→ EXERCISE
Turn the material below into a numbered list with one line per item, skipping blank lines. Leave the pictures out of your answer.

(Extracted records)
◇ ◇ ◇ ◇ ◇

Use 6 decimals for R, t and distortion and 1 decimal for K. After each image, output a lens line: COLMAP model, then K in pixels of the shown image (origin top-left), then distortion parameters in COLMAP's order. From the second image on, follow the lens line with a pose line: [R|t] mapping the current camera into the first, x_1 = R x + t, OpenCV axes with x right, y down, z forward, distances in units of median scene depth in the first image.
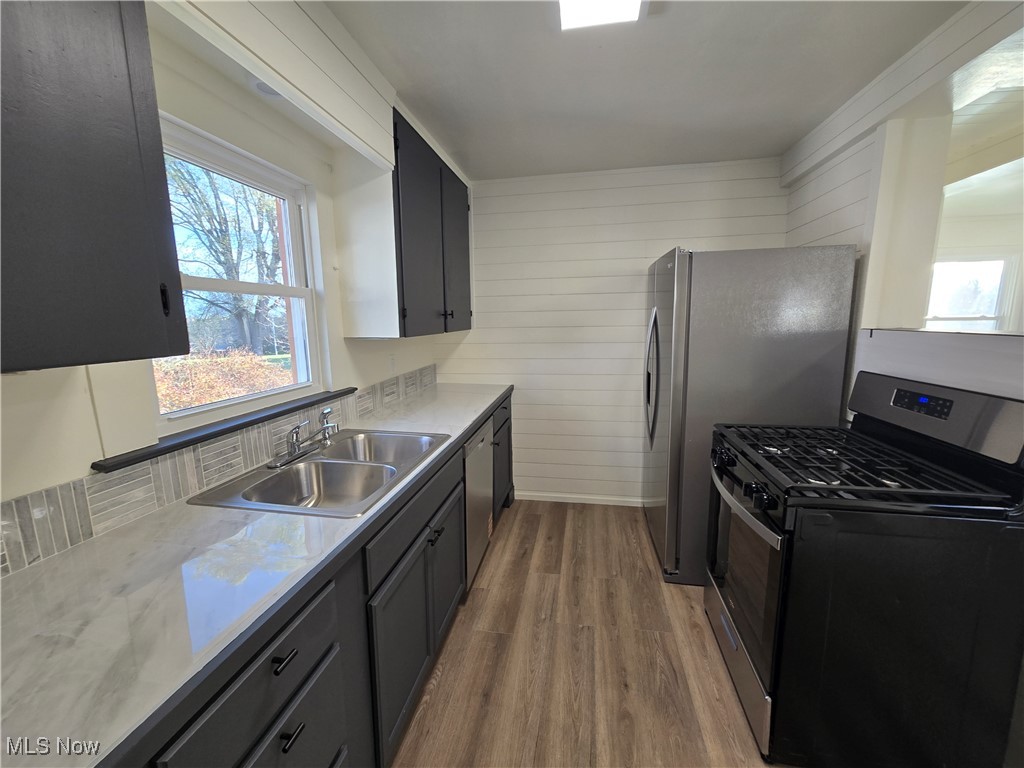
lens RADIAL K [[422.4, 0, 514.7], [0, 422.4, 388.4], [0, 0, 1]] dist [-0.001265, 0.000673]
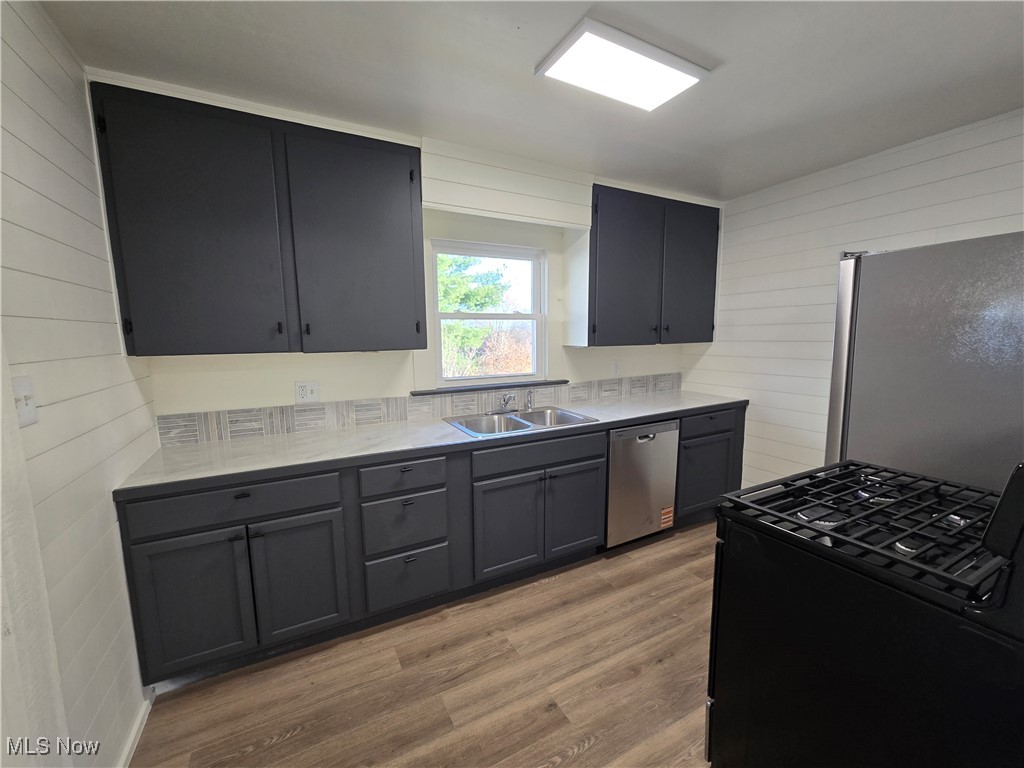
lens RADIAL K [[422.4, 0, 512.1], [0, 422.4, 386.7], [0, 0, 1]] dist [-0.001265, 0.000673]
pose [[0.614610, 0.102911, -0.782090, 0.734453], [-0.124103, 0.991721, 0.032969, -0.004907], [0.779008, 0.076797, 0.622293, -0.051943]]
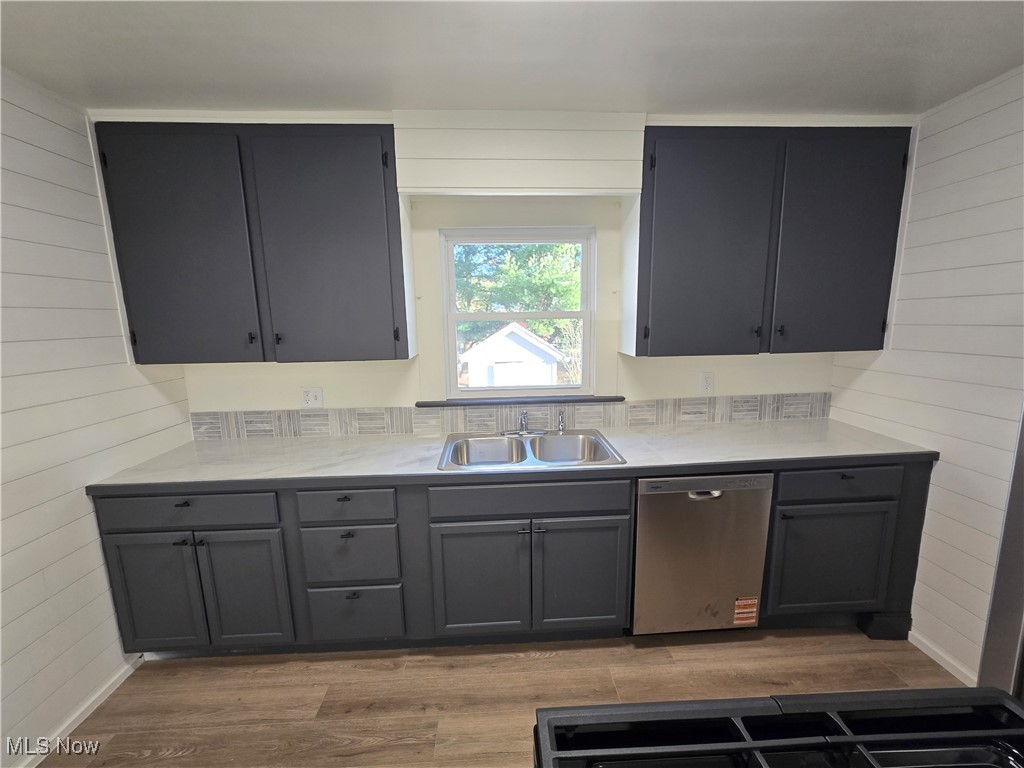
lens RADIAL K [[422.4, 0, 511.0], [0, 422.4, 386.5], [0, 0, 1]] dist [-0.001265, 0.000673]
pose [[0.217258, 0.163931, -0.962250, 0.712942], [-0.143467, 0.980454, 0.134640, -0.157167], [0.965513, 0.108800, 0.236530, 0.520056]]
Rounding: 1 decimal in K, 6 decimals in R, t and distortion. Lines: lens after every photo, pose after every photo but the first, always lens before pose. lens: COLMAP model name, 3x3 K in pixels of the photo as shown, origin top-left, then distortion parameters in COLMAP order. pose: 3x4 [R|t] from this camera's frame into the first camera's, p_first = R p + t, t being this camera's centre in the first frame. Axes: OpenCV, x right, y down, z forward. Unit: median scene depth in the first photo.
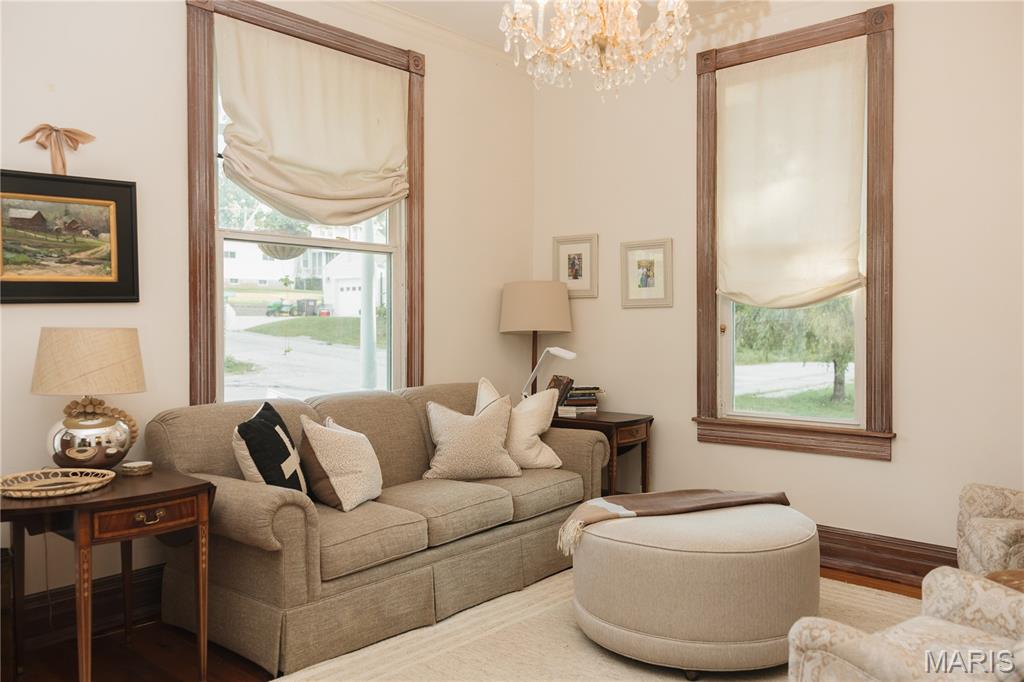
lens RADIAL K [[799.7, 0, 512.0], [0, 799.7, 341.0], [0, 0, 1]] dist [0.000928, -0.001449]
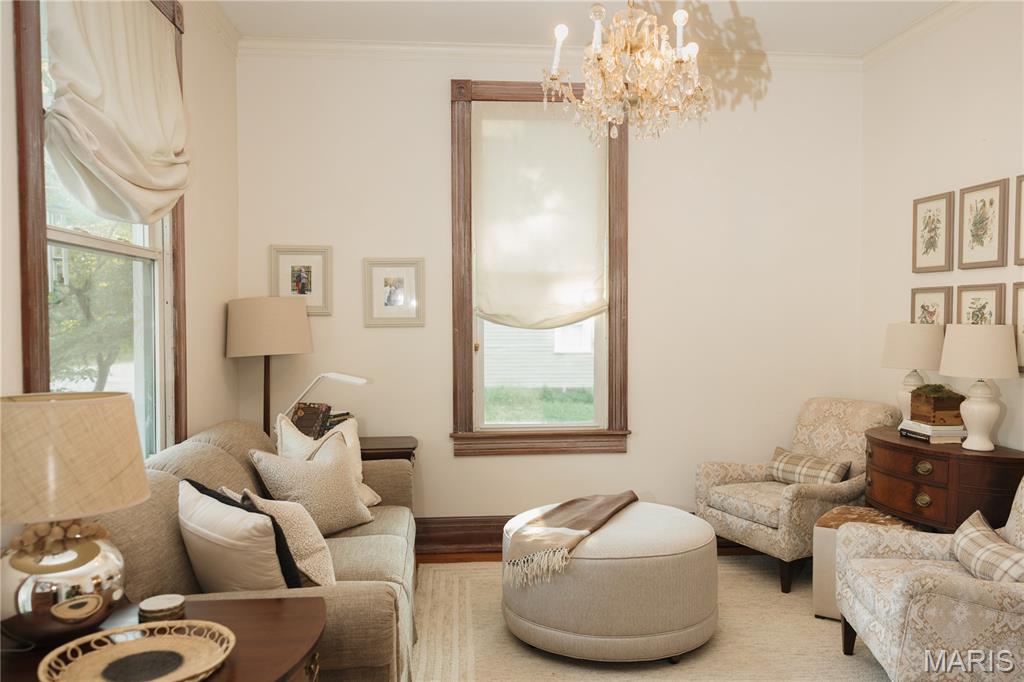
lens RADIAL K [[816.8, 0, 512.0], [0, 816.8, 341.0], [0, 0, 1]] dist [-0.002816, -0.001066]
pose [[0.688445, -0.024699, 0.724868, -0.501216], [0.017060, 0.999695, 0.017861, -0.043471], [-0.725088, 0.000070, 0.688656, 0.229522]]
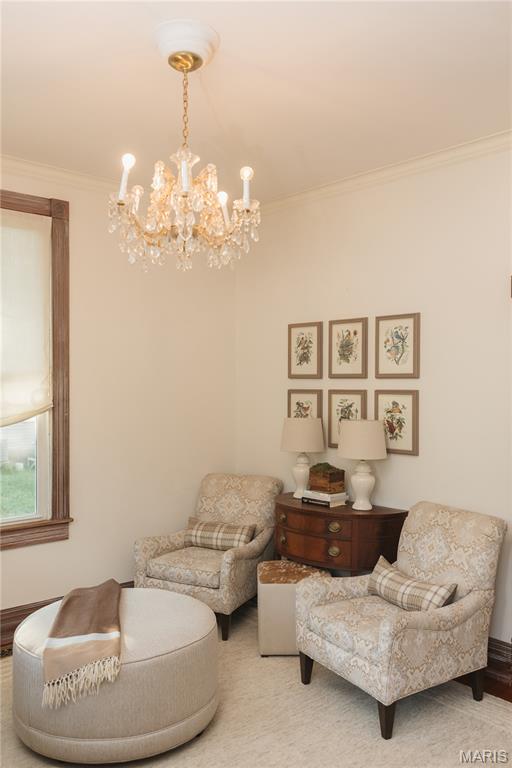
lens RADIAL K [[658.6, 0, 256.0], [0, 658.6, 384.0], [0, 0, 1]] dist [-0.001102, -0.007038]
pose [[0.114124, 0.000753, 0.993466, -0.528133], [0.023091, 0.999728, -0.003410, -0.089090], [-0.993198, 0.023329, 0.114075, 0.494583]]
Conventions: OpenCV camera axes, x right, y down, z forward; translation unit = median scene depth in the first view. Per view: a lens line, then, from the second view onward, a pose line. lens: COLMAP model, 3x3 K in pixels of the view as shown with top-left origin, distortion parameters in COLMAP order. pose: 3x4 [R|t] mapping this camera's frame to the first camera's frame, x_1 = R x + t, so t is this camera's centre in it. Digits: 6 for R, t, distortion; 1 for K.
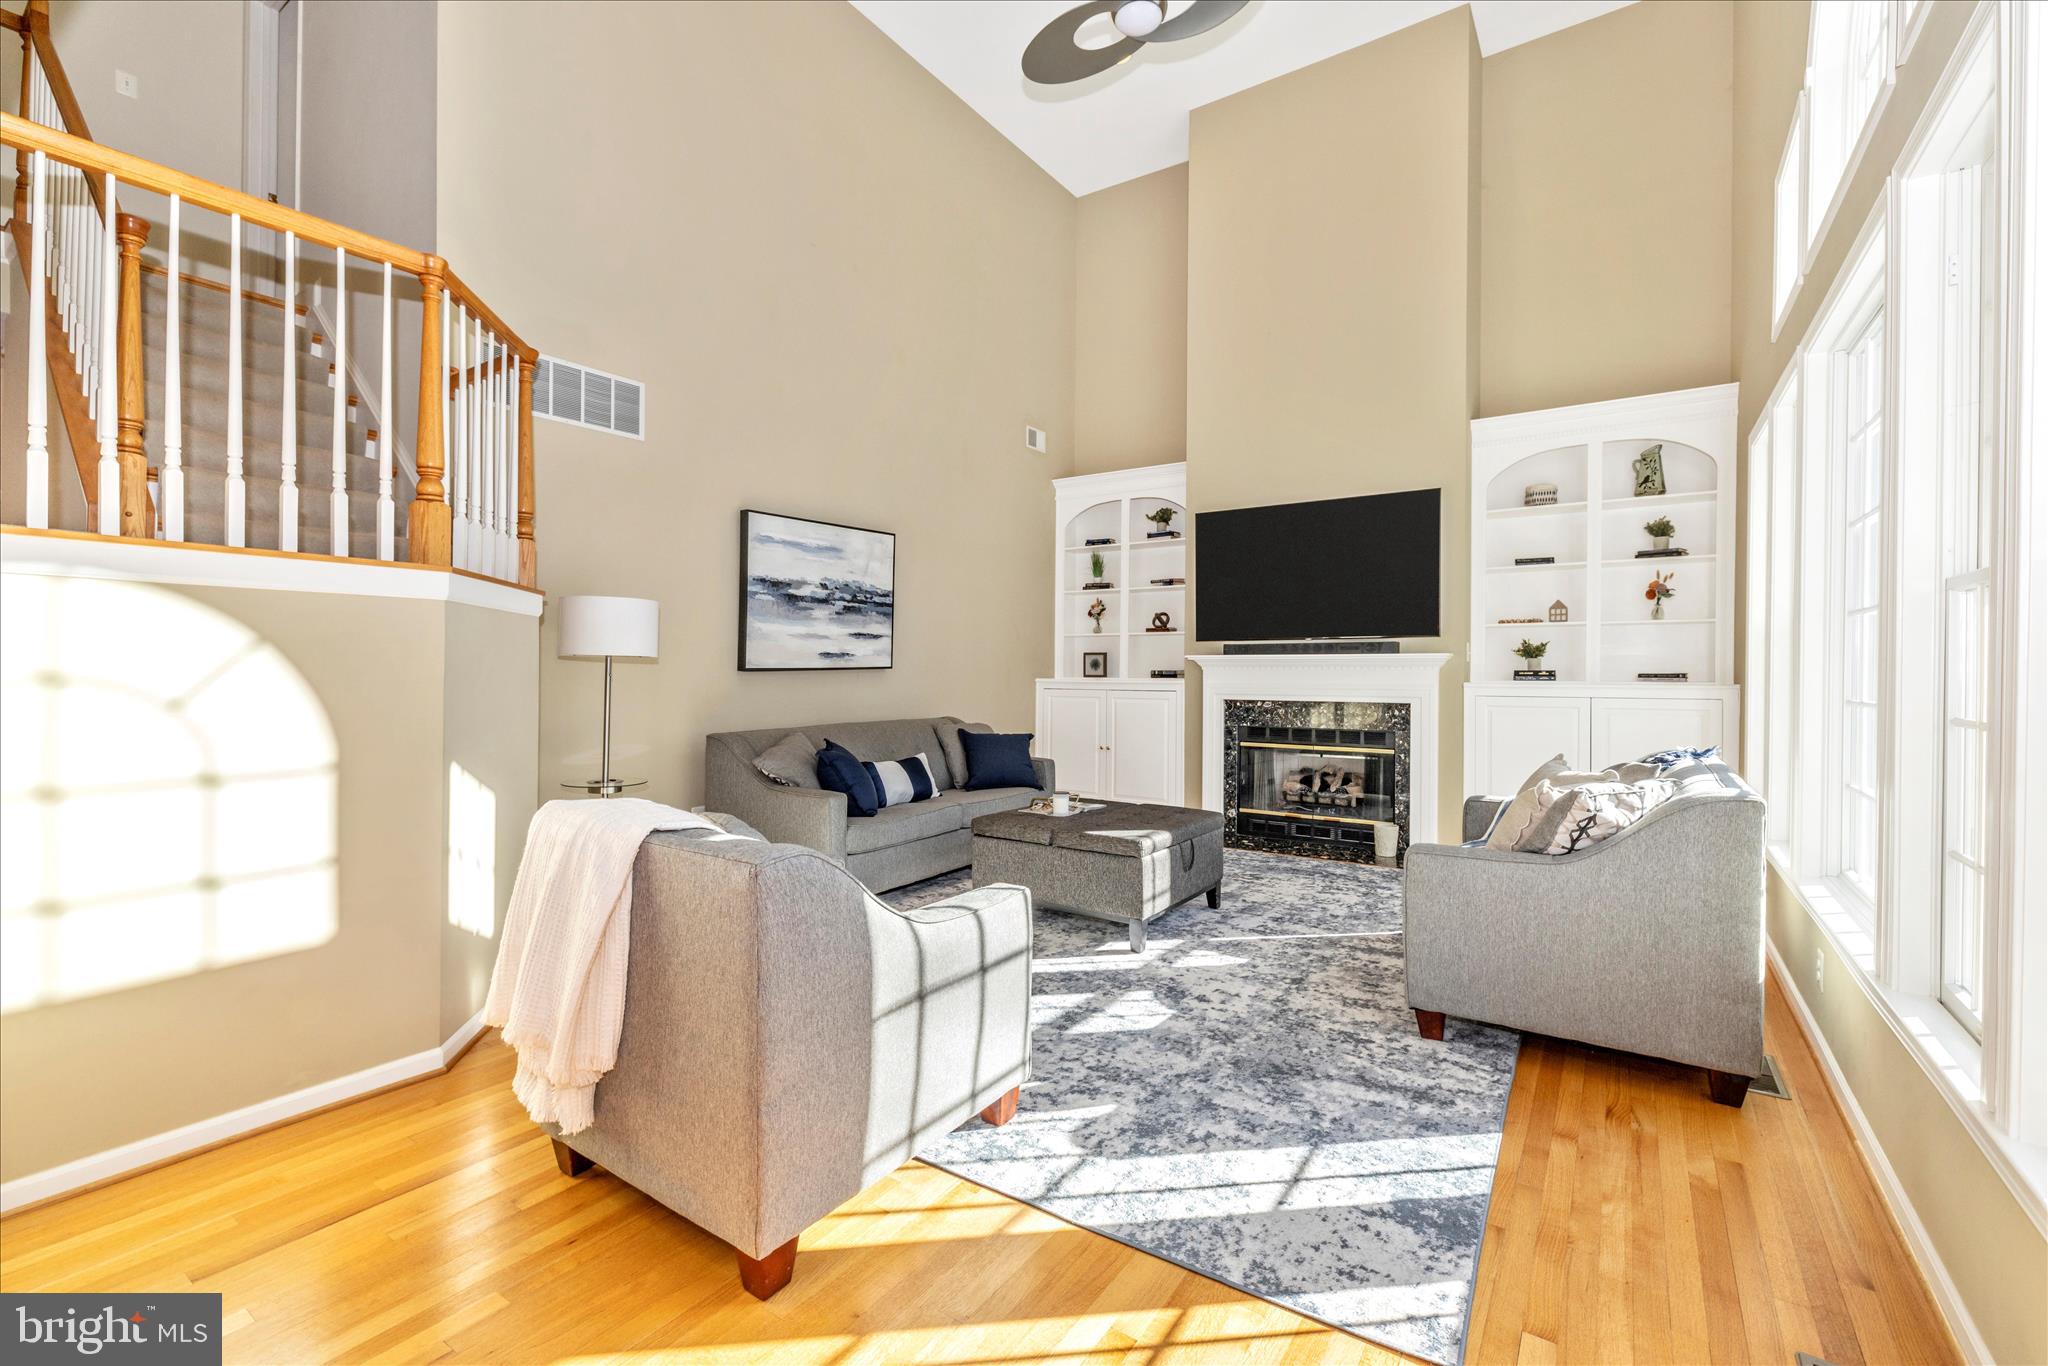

◇ ◇ ◇ ◇ ◇

→ EXERCISE OUTPUT
1. Use 6 decimals for R, t and distortion and 1 decimal for K. After each image, output a lens line: COLMAP model, then K in pixels of the shown image (origin top-left), then distortion parameters in COLMAP's order. From the second image on, follow the lens line with a pose line: [R|t] mapping the current camera into the first, x_1 = R x + t, OpenCV axes with x right, y down, z forward, distances in units of median scene depth in the first image.
2. lens RADIAL K [[422.4, 0, 514.7], [0, 422.4, 388.4], [0, 0, 1]] dist [-0.001265, 0.000673]
3. lens RADIAL K [[422.4, 0, 512.1], [0, 422.4, 386.7], [0, 0, 1]] dist [-0.001265, 0.000673]
4. pose [[0.614610, 0.102911, -0.782090, 0.734453], [-0.124103, 0.991721, 0.032969, -0.004907], [0.779008, 0.076797, 0.622293, -0.051943]]
5. lens RADIAL K [[422.4, 0, 511.0], [0, 422.4, 386.5], [0, 0, 1]] dist [-0.001265, 0.000673]
6. pose [[0.217258, 0.163931, -0.962250, 0.712942], [-0.143467, 0.980454, 0.134640, -0.157167], [0.965513, 0.108800, 0.236530, 0.520056]]
7. Rounding: 1 decimal in K, 6 decimals in R, t and distortion. Lines: lens after every photo, pose after every photo but the first, always lens before pose. lens: COLMAP model name, 3x3 K in pixels of the photo as shown, origin top-left, then distortion parameters in COLMAP order. pose: 3x4 [R|t] from this camera's frame into the first camera's, p_first = R p + t, t being this camera's centre in the first frame. Axes: OpenCV, x right, y down, z forward. Unit: median scene depth in the first photo.
8. lens RADIAL K [[799.7, 0, 512.0], [0, 799.7, 341.0], [0, 0, 1]] dist [0.000928, -0.001449]
9. lens RADIAL K [[816.8, 0, 512.0], [0, 816.8, 341.0], [0, 0, 1]] dist [-0.002816, -0.001066]
10. pose [[0.688445, -0.024699, 0.724868, -0.501216], [0.017060, 0.999695, 0.017861, -0.043471], [-0.725088, 0.000070, 0.688656, 0.229522]]
11. lens RADIAL K [[658.6, 0, 256.0], [0, 658.6, 384.0], [0, 0, 1]] dist [-0.001102, -0.007038]
12. pose [[0.114124, 0.000753, 0.993466, -0.528133], [0.023091, 0.999728, -0.003410, -0.089090], [-0.993198, 0.023329, 0.114075, 0.494583]]
13. Conventions: OpenCV camera axes, x right, y down, z forward; translation unit = median scene depth in the first view. Per view: a lens line, then, from the second view onward, a pose line. lens: COLMAP model, 3x3 K in pixels of the view as shown with top-left origin, distortion parameters in COLMAP order. pose: 3x4 [R|t] mapping this camera's frame to the first camera's frame, x_1 = R x + t, so t is this camera's centre in it. Digits: 6 for R, t, distortion; 1 for K.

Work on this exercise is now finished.